Un triunfo de Trump sería la victoria de un loco que anda suelto, pero ahora súper suelto y sin amarras, o controles. Por ejemplo, a fuerza seguiría con su construcción de su loco e inútil proyecto de construir el muro entre México y Estados Unidos.  Sabiendo que ya no habría un 3er período de reelección, se lanzaría a deportar más agresivamente, atacaría pactos, y convenios internacionales, su agenda irrespetuosa contra calentamiento global, protección del medio ambiente, tratados de aguas con México, y otros se los pasaría muy a su estilo por el arco del triunfo, y entre más se enojaran grupos progresistas más feliz sería.  Recordemos el viejo adagio, “todo lo que no te mata te hace más fuerte”, la elección es la oportunidad de matar a Trump políticamente. Todo lo que hemos visto que Trump hace o que fue capaz de hacer lo haría más amplia, multiplicada y agresivamente.

BIDEN EN CAMBIO

Representando al partido demócrata, Biden buscaría una retórica de más respeto, colaboración, entendimiento, reparación de abusos. Quizá en el momento adecuado, si lo ayuda el Congreso, propondría una reforma migratoria, legislación o acciones ejecutivas encaminadas a detener el daño de Trump. Por eso son tan importantes las elecciones de senadores que se llevan a cabo simultáneamente a la elección presidencial, porque los demócratas podrían recuperar el Congreso.

BIDEN EXPERIMENTADO NEGOCIADOR

Biden es un hábil negociador, entiende esos procesos. Sería fundamental saber cómo le ayudó el voto hispano, porque tendría una necesidad de retribuir a los que lo ayudaron a ganar con el voto. Aquí otra vez estamos en problemas pues los latinos hombres es el único grupo demográfico que claramente ha aumentado favoreciendo a Trump (a ver quién explica eso).
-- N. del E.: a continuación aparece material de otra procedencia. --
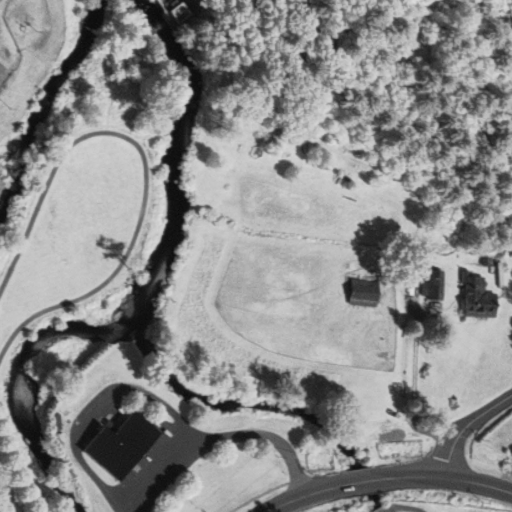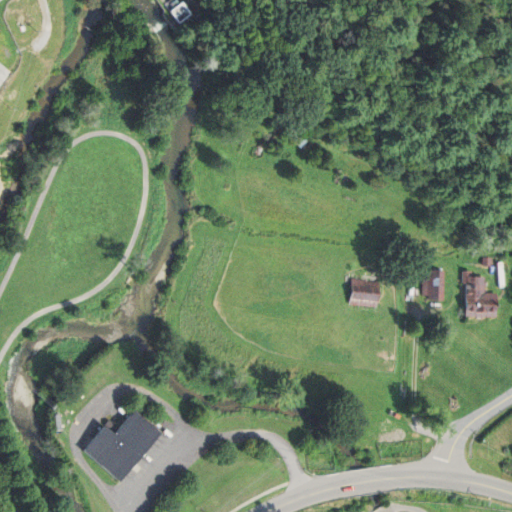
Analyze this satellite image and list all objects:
building: (175, 11)
building: (182, 12)
road: (47, 24)
park: (75, 240)
road: (132, 245)
building: (485, 261)
building: (430, 285)
building: (434, 285)
building: (363, 292)
building: (362, 298)
building: (477, 299)
building: (477, 299)
road: (92, 413)
road: (466, 427)
road: (213, 436)
building: (122, 444)
building: (122, 445)
road: (364, 478)
road: (446, 478)
road: (303, 492)
park: (404, 498)
road: (408, 507)
road: (388, 510)
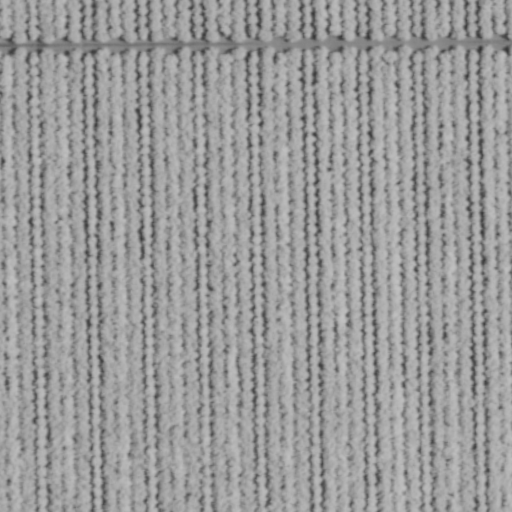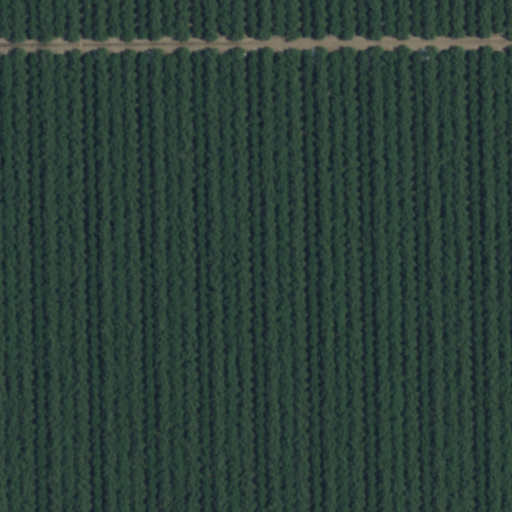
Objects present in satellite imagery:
crop: (256, 256)
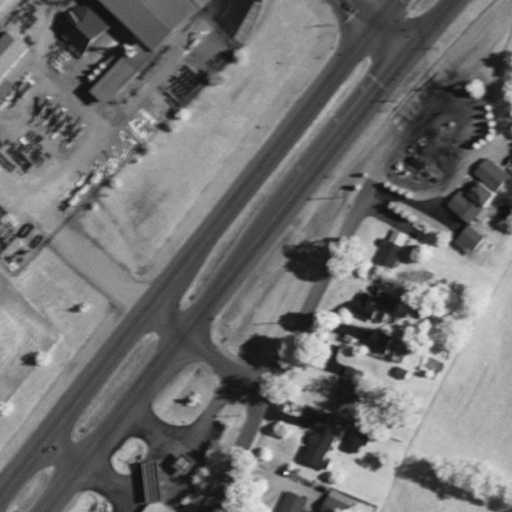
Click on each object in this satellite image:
building: (83, 27)
road: (375, 28)
building: (139, 35)
building: (9, 52)
road: (498, 88)
road: (130, 109)
building: (478, 190)
building: (471, 237)
road: (194, 244)
building: (392, 248)
road: (249, 254)
road: (96, 265)
building: (379, 305)
building: (379, 341)
road: (207, 347)
road: (288, 349)
building: (347, 388)
building: (356, 440)
building: (318, 447)
road: (63, 452)
building: (152, 488)
building: (291, 502)
building: (336, 502)
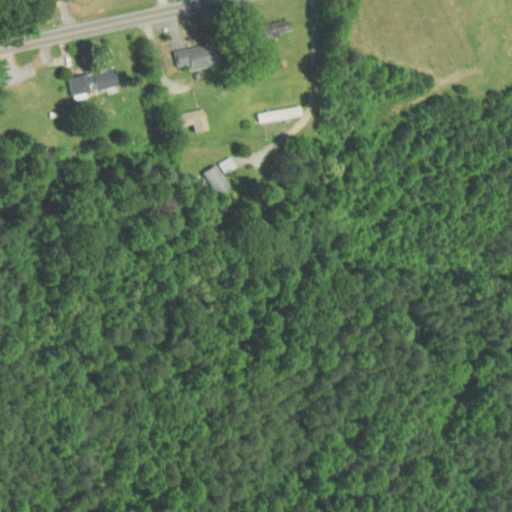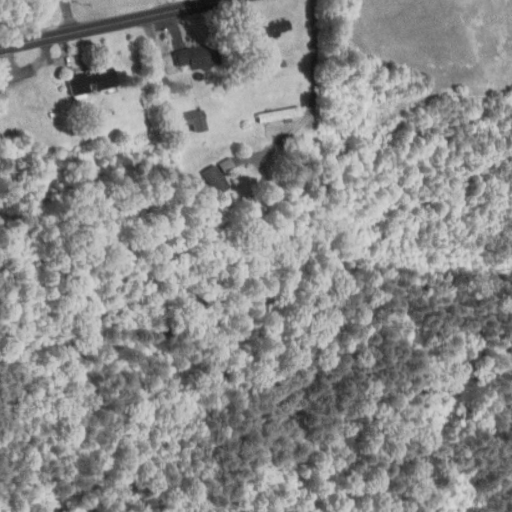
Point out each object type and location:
road: (165, 4)
road: (101, 22)
building: (261, 22)
building: (181, 51)
building: (80, 76)
road: (315, 99)
building: (181, 114)
building: (204, 173)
Con Biden la frontera se abriría más.  Recordemos que los problemas de México son apenas imaginables, la nación está dividida, la economía en su peor momento, el crimen organizado, semi organizado, y desorganizado es intolerable, los aparatos de justicia no se han renovado, o arreglado, y las preferencias de AMLO van a la baja.   Esto repercute en los Estados Unidos de muchas maneras.  Biden sería más propicio y habilidoso para entender esto y buscar soluciones para su vecino, que Trump, un verdadero charlatán y loco con iniciativas.

Biden entiende más y mejor que los problemas de Mexico, son de Estados Unidos por vecindad geográfica, histórica, y comercial.  Pero si gana Biden apenas éste tendrá tiempo de pensar en México ya que los daños institucionales que Trump y los republicanos han causado a la justicia, a la presidencia, al prestigio internacional de los Estados Unidos y la división polarizada de la nación pondrá a Mexico en prioridad remota y distante.

EL FACTOR KAMALA HARRIS

Hay otra importante consideración que con la intensidad de la elección y con tanto en juego o se ha pasado por alto, o no se le ha dada la atención que merece: el factor Kamala Harris.  Si Biden resulta victorioso y se convierte en el próximo presidente de los Estados Unidos llegará como primer mandatario a la edad de 78 años.  Biden ha tenido ya dos aneurismas cerebrales.  Pasará a la historia como el presidente de mayor edad.  Lo anterior por simple matemática y fisiología hace que Kamala Harris tenga una alta probabilidad de convertirse en la primera mujer encabezando a los Estados Unidos.  Ella es joven, hija de un áfrico-antillano y una madre hindú, por tanto, la diversidad la ha abrevado, y su interés y apoyo a causas de progresistas, de mujeres, y de minorías, incluyendo atención a México será inevitable.  Desde ese punto de vista Biden suma puntos con México y los mexicanos de ambos lados.

SÍNTESIS

El triunfo de Biden o Trump no hará mucha diferencia en la realidad práctica.  Habrá diferencias en apariencias y formas.  Aún así es mucho lo que universalmente está en juego en esta elección.